== SELECTED TEXT ==

=== Begin Enclosure ===

On corruption, it is my earnest opinion that this is at the very heart of almost all that ails India. Corruption impacts on everything around us. Akin to cancer, it eats into our entrails — the body politics — and taints and maims institutions. Tackle corruption and you are set free. India is set free.

I also consider case-law judges and lawyers to be prisoners of the past. The human condition is far too complex to fall back on judgements and precedents of the past. Case laws are important, but one needs to be innovative and open-minded. How does a great deal of personal wealth square with activism? American novelist Edith Wharton said — ‘the only way not to think of wealth is to have a great deal of it’.

I see no dichotomy there. First, this idea of enormous personal fortune has been overdone. Yes, we — the family — are moderately wealthy and since I had the luxury — early in my life — of staying with my father and sharing his office space, I did not have to chase cases to make money or pursue the conventional lawyering career. I could devote time to ‘causes’ and PIL work. It’s been a great boon, as wealth allows you the opportunity to be engaged full-time in wider social issues.

Would you rate the Judge Loya Case and the various verdicts that have been issued on this case as the most scandalous cover-up in the history of India’s Supreme Court?

The Caravan magazine has done extensive investigative work on this case. There is no doubt in my mind that the CJI [Chief Justice of India] has been compromised and pressure was put on the courts. There are also audio tapes confirming payments to the judiciary to obtain a favourable verdict. Bench-fixing is rampant and Caravan magazine has questioned pivotal evidence, namely, whether Judge Loya even stayed at Ravi Bhawan, Nagpur, the alleged scene of death.

You are an avid reader of science fiction. Please share with our readers, the favourite authors you love to read. What are you reading now? Why have you not written after your early work The Case that Shocked India?

I love to read but don’t get the time to read. The last book I read was Arundhati Roy’s The Ministry of Utmost Happiness. She is one of my favourites. Yes, I love sci-fi but haven’t read any for a while. On penning books, I have an unpublished work of fiction. It is unlikely I will ever get it printed though; because I don’t find it good enough to be inked.

=== End Enclosure ===

== DATA SHOWN ==

=== Begin Enclosure ===

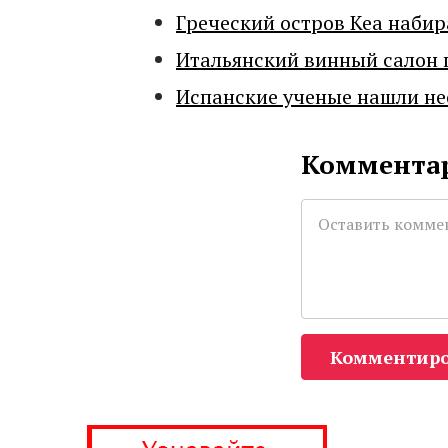
Греческий остров Кеа набир
Итальянский винный салон 
Испанские ученые нашли н
Комментар
Комментиро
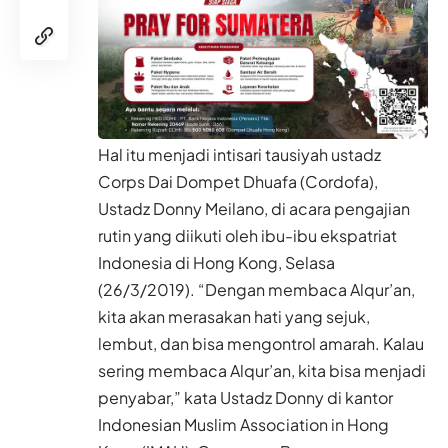
Hal itu menjadi intisari tausiyah ustadz
Corps Dai Dompet Dhuafa (Cordofa),
Ustadz Donny Meilano, di acara pengajian
rutin yang diikuti oleh ibu-ibu ekspatriat
Indonesia di Hong Kong, Selasa
(26/3/2019). “Dengan membaca Alqur’an,
kita akan merasakan hati yang sejuk,
lembut, dan bisa mengontrol amarah. Kalau
sering membaca Alqur’an, kita bisa menjadi
penyabar,” kata Ustadz Donny di kantor
Indonesian Muslim Association in Hong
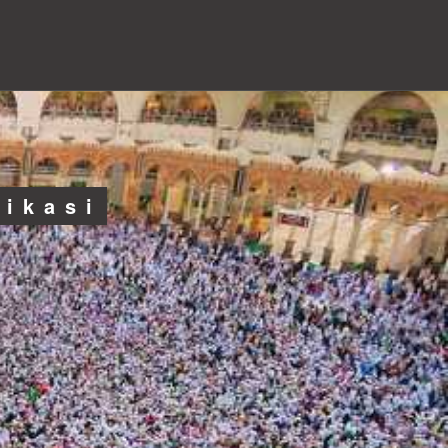
likasi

=== End Enclosure ===

== WORK TO COMPLETE ==
Copy the interview text between "I also consider" and "wider social issues.", inclusive.

== TASK SOLUTION ==
I also consider case-law judges and lawyers to be prisoners of the past. The human condition is far too complex to fall back on judgements and precedents of the past. Case laws are important, but one needs to be innovative and open-minded. How does a great deal of personal wealth square with activism? American novelist Edith Wharton said — ‘the only way not to think of wealth is to have a great deal of it’.

I see no dichotomy there. First, this idea of enormous personal fortune has been overdone. Yes, we — the family — are moderately wealthy and since I had the luxury — early in my life — of staying with my father and sharing his office space, I did not have to chase cases to make money or pursue the conventional lawyering career. I could devote time to ‘causes’ and PIL work. It’s been a great boon, as wealth allows you the opportunity to be engaged full-time in wider social issues.